(Beginning of Records for the task)

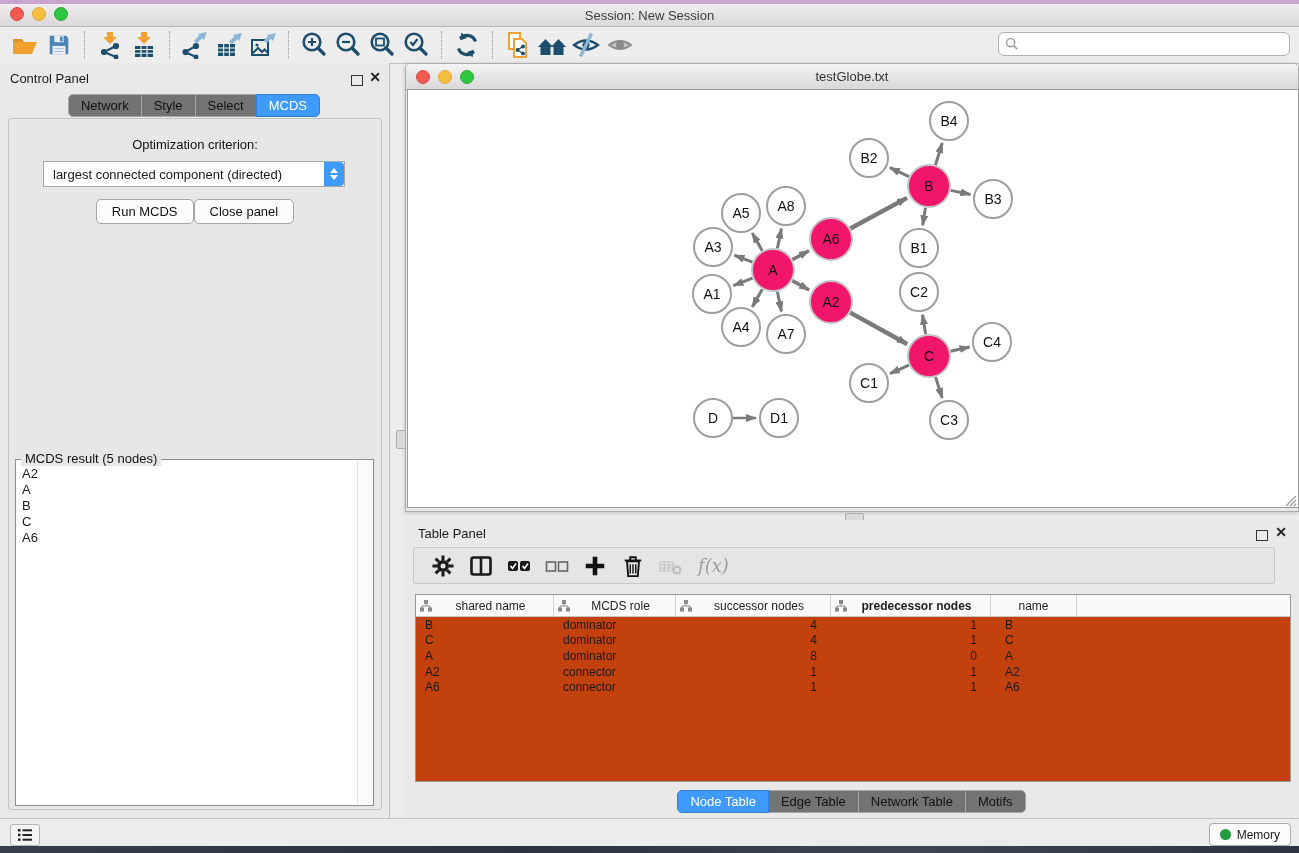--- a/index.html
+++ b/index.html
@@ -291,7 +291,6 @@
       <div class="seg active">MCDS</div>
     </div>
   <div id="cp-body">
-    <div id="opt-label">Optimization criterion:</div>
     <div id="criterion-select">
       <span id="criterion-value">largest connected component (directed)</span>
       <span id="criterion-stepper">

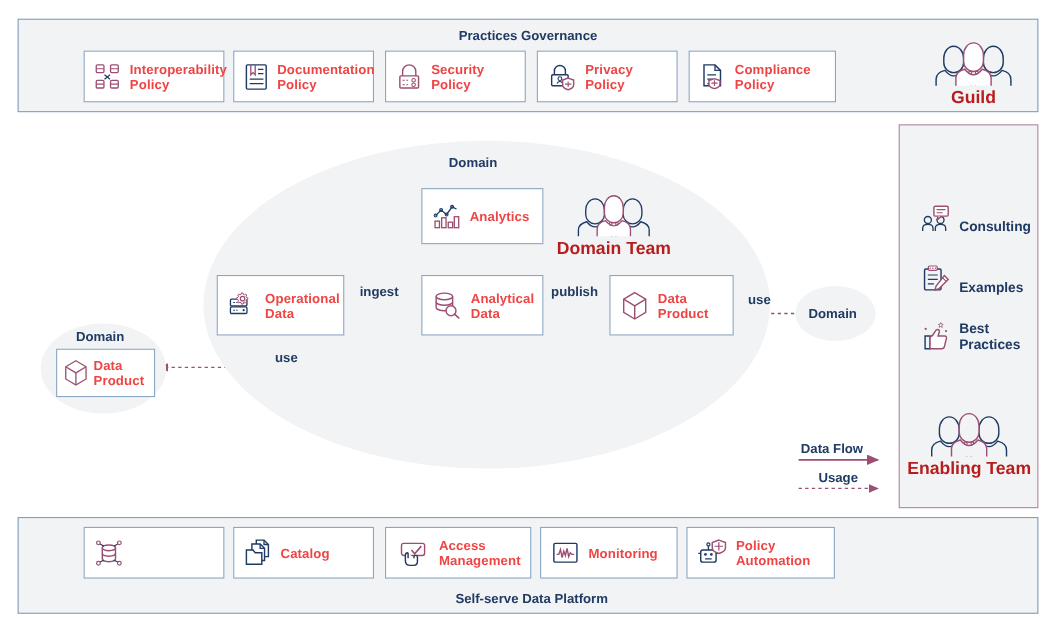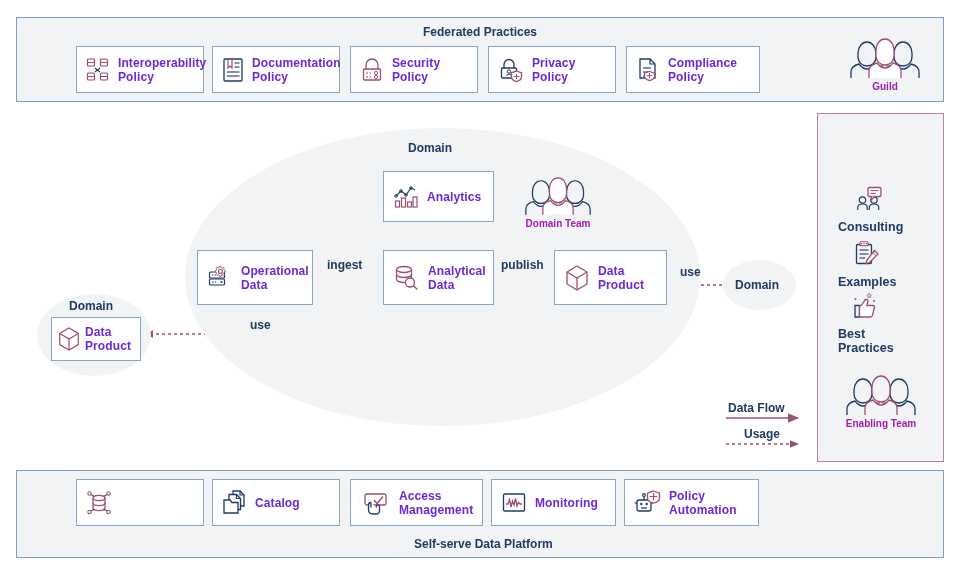--- a/index.html
+++ b/index.html
@@ -111,7 +111,7 @@
 
   <div class="abs panel" style="left:16px;top:17px;width:928px;height:85px;"></div>
 
-  <div class="abs txt" style="left:16px;top:25px;width:928px;text-align:center;">Federated Practices</div>
+  <div class="abs txt" style="left:16px;top:25px;width:928px;text-align:center;">Practices Governance</div>
 
   <div class="abs card" style="left:76px;top:46px;width:128px;height:47px;">
     <svg class="ico" width="24" height="26" viewBox="0 0 24 26">

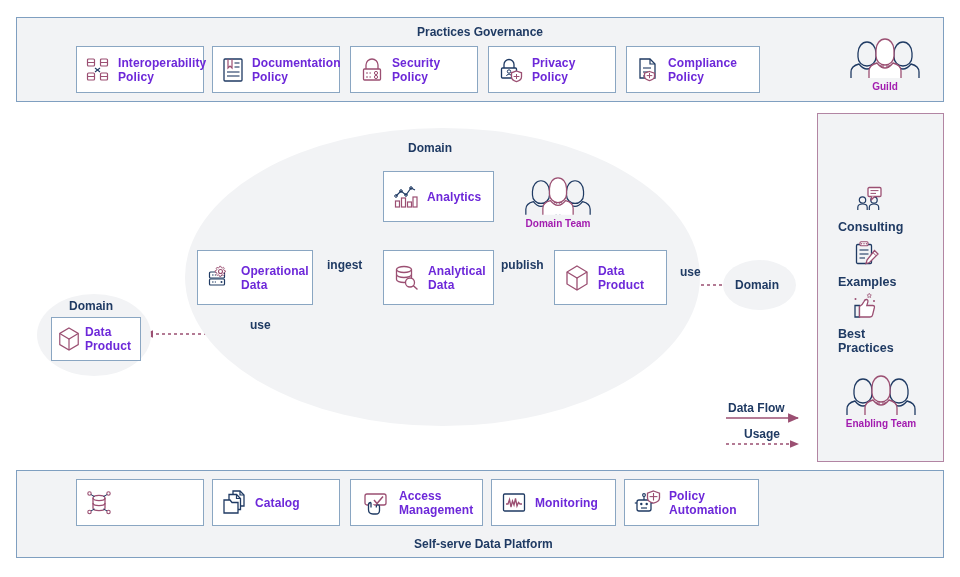--- a/index.html
+++ b/index.html
@@ -33,7 +33,7 @@
     padding: 0 9px;
   }
   .card .lbl {
-    color: #6d28d9;
+    color: #ef4444;
     font-size: 12px;
     font-weight: bold;
     line-height: 14px;

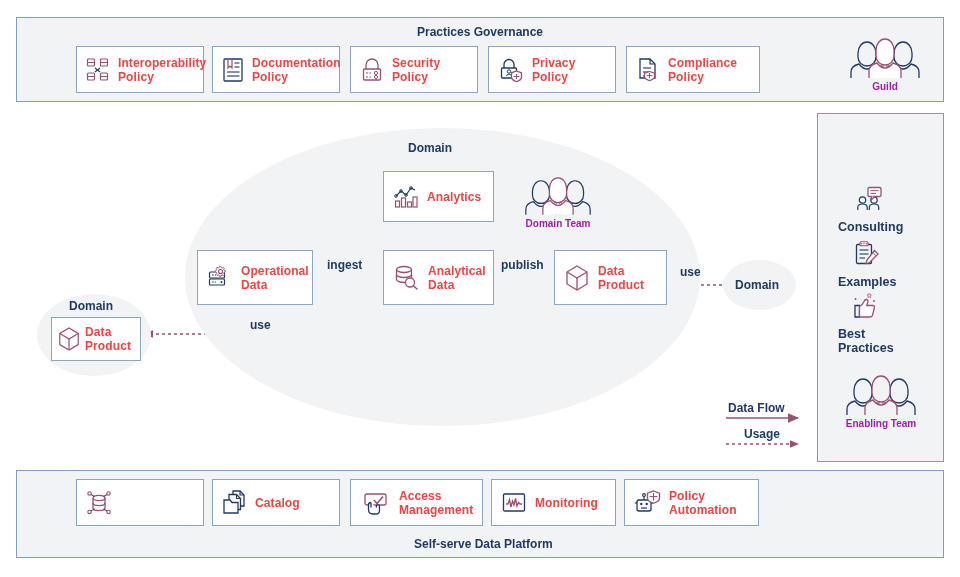--- a/index.html
+++ b/index.html
@@ -58,7 +58,7 @@
 
   
   .team { display: flex; flex-direction: column; align-items: center; gap: 2px; }
-  .team .cap { color:#a21caf; font-size:10px; font-weight:bold; white-space:nowrap; }
+  .team .cap { color:#b91c1c; font-size:16px; font-weight:bold; white-space:nowrap; }
 
   
   .rail-item { display: flex; align-items: center; gap: 7px; flex-direction: column; }

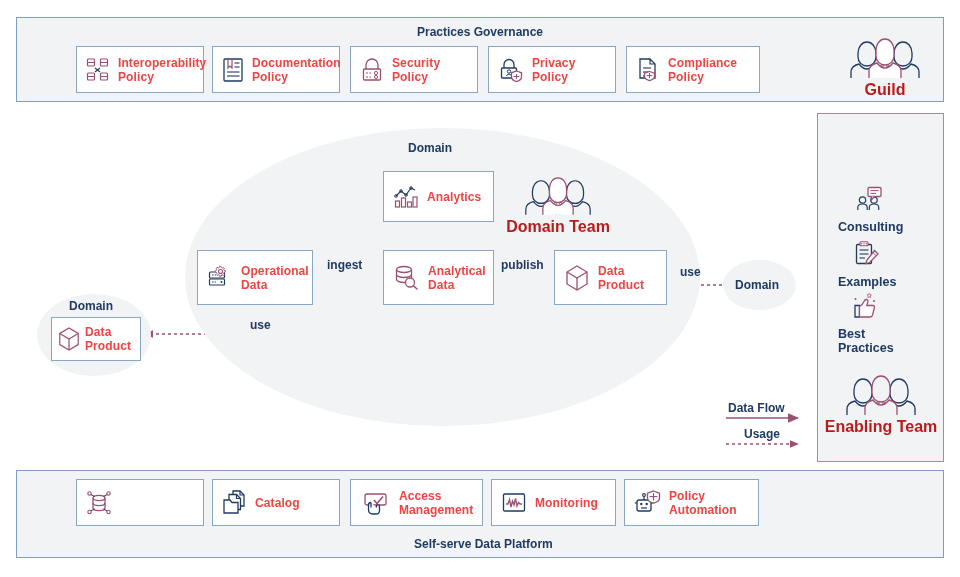--- a/index.html
+++ b/index.html
@@ -61,7 +61,7 @@
   .team .cap { color:#b91c1c; font-size:16px; font-weight:bold; white-space:nowrap; }
 
   
-  .rail-item { display: flex; align-items: center; gap: 7px; flex-direction: column; }
+  .rail-item { display: flex; align-items: flex-end; gap: 7px; }
   .rail-item .lbl {
     color:#1f3a63; font-size:12.5px; font-weight:bold; line-height:14px;
   }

(End of Records for the task)

(What the task asks): Lines holding the string "criterion" are the answer; copy each one from the listing above.

(Task response):
-    <div id="opt-label">Optimization criterion:</div>
     <div id="criterion-select">
       <span id="criterion-value">largest connected component (directed)</span>
       <span id="criterion-stepper">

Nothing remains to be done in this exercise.